苏清雪看着前方的红灯,眼神有些飘忽:“后悔过。很多次。尤其是在夜深人静,小雨睡着之后,我会问自己:这样做真的对吗?为了保护她,就牺牲另一个人的自由和尊严?”

红灯变绿。她踩下油门,车子继续前行。

“但每次看到她的脸,看到她无忧无虑的样子,我就知道,我没有选择。”她的声音很轻,“为人父母,就是这样。可以牺牲一切,只要孩子能好好的。”

林辰没有说话。他想起了自己的父母——如果那还能称为父母的话。他们把他遗弃在福利院门口,留下一张纸条,就消失了。他曾经恨过他们,但现在,他更多的是困惑:到底是什么样的绝境,能让一个人抛弃自己的孩子?

也许每个人都有自己的不得已。就像他现在,为了生存,签下这份婚姻协议。

车子驶入公寓地下车库。停稳后,苏清雪没有立刻熄火。

“林辰,”她说,“我知道协议很冰冷,很现实。但我希望,至少在这三年里,我们能……试着成为朋友。不是演戏的那种,是真的朋友。”

林辰转头看她。车库的光线很暗,但她的眼睛很亮。

“好。”他说,“我试试。”

“谢谢。”苏清雪笑了,那个笑容很淡,但很真实。

两人下车,走进电梯。这次苏清雪没有按28层,而是按了B2——车库下面还有一层,是储藏室和健身房。

“我先去工作室。”她说,“晚点回来。小雨下午有课,五点左右到家。你……准备一下。”

“准备什么?”

“准备当一个父亲。”苏清雪说,语气里有一丝无奈,“虽然只是名义上的。”

电梯到了28层。门开了。

“晚上见。”苏清雪说。

“晚上见。”

林辰走出电梯,看着电梯门缓缓关上。苏清雪的脸在门缝里一闪而过,然后消失了。

他站在走廊里,手里还拿着那本红色的结婚证。封皮在走廊灯光下泛着暗红的光泽,像某种不真实的幻觉。

他走到公寓门口,用指纹开锁。门开了,屋里很安静,只有空调运转的轻微声响。

他走到客厅,在沙发上坐下,翻开结婚证。照片上,他和苏清雪并肩而坐,都穿着白衬衫,都微微笑着。看起来很般配,很和谐。
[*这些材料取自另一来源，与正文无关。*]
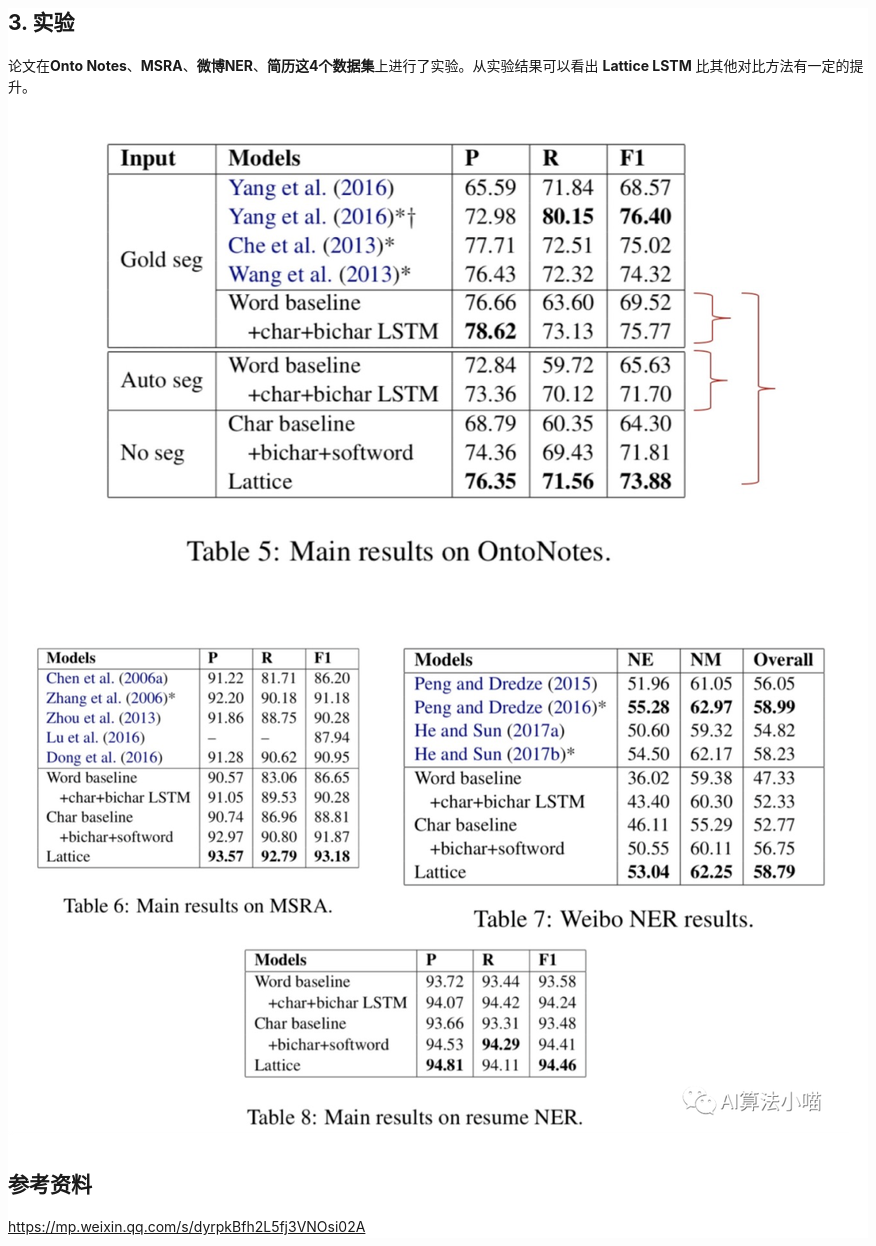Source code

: ## 3. 实验

论文在**Onto Notes**、**MSRA**、**微博NER**、**简历这4个数据集**上进行了实验。从实验结果可以看出 **Lattice LSTM** 比其他对比方法有一定的提升。

![](img/Pasted%20image%2020220803143808.png)


## 参考资料

https://mp.weixin.qq.com/s/dyrpkBfh2L5fj3VNOsi02A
如果不知道背后的真相,任何人看到这张照片,都会以为这是一对真心相爱的新婚夫妻。

林辰盯着照片看了很久。然后他合上结婚证,把它放在茶几上。红色的封皮在深色的茶几上格外显眼,像某种宣告,也像某种警示。

手机震动了。是苏清雪发来的微信:“结婚证收好。不要给任何人看,包括小雨。”

林辰回:“明白。”

他又收到一条银行短信:一笔五十万的款项汇入,备注是“工作室股权预付款”。这是协议的一部分——除了五百万的公司资金,苏清雪还承诺分批支付工作室股权的预付款。

钱到账了。一切都按照协议进行。

林辰放下手机,靠在沙发靠背上,闭上眼睛。窗外的雨声渐渐小了,变成了淅淅沥沥的滴答声。像是这场雨,也快要停了。

他不知道自己坐了多久。直到手机又响了,这次是陌生号码。

他接起来。

“林辰先生吗?”对方是个年轻女人的声音,“我是李薇,苏小姐的助理。苏小姐让我联系您,关于您公司的重启计划,有一些资源需要对接。您什么时候方便?”

“下午吧。”林辰说,“两点以后。”

“好的。那我两点到您公寓楼下。具体地址苏小姐已经给我了。”

挂了电话,林辰站起来,走到落地窗前。雨已经停了,天空开始放晴。阳光透过云层的缝隙洒下来,在城市上空形成一道道光柱。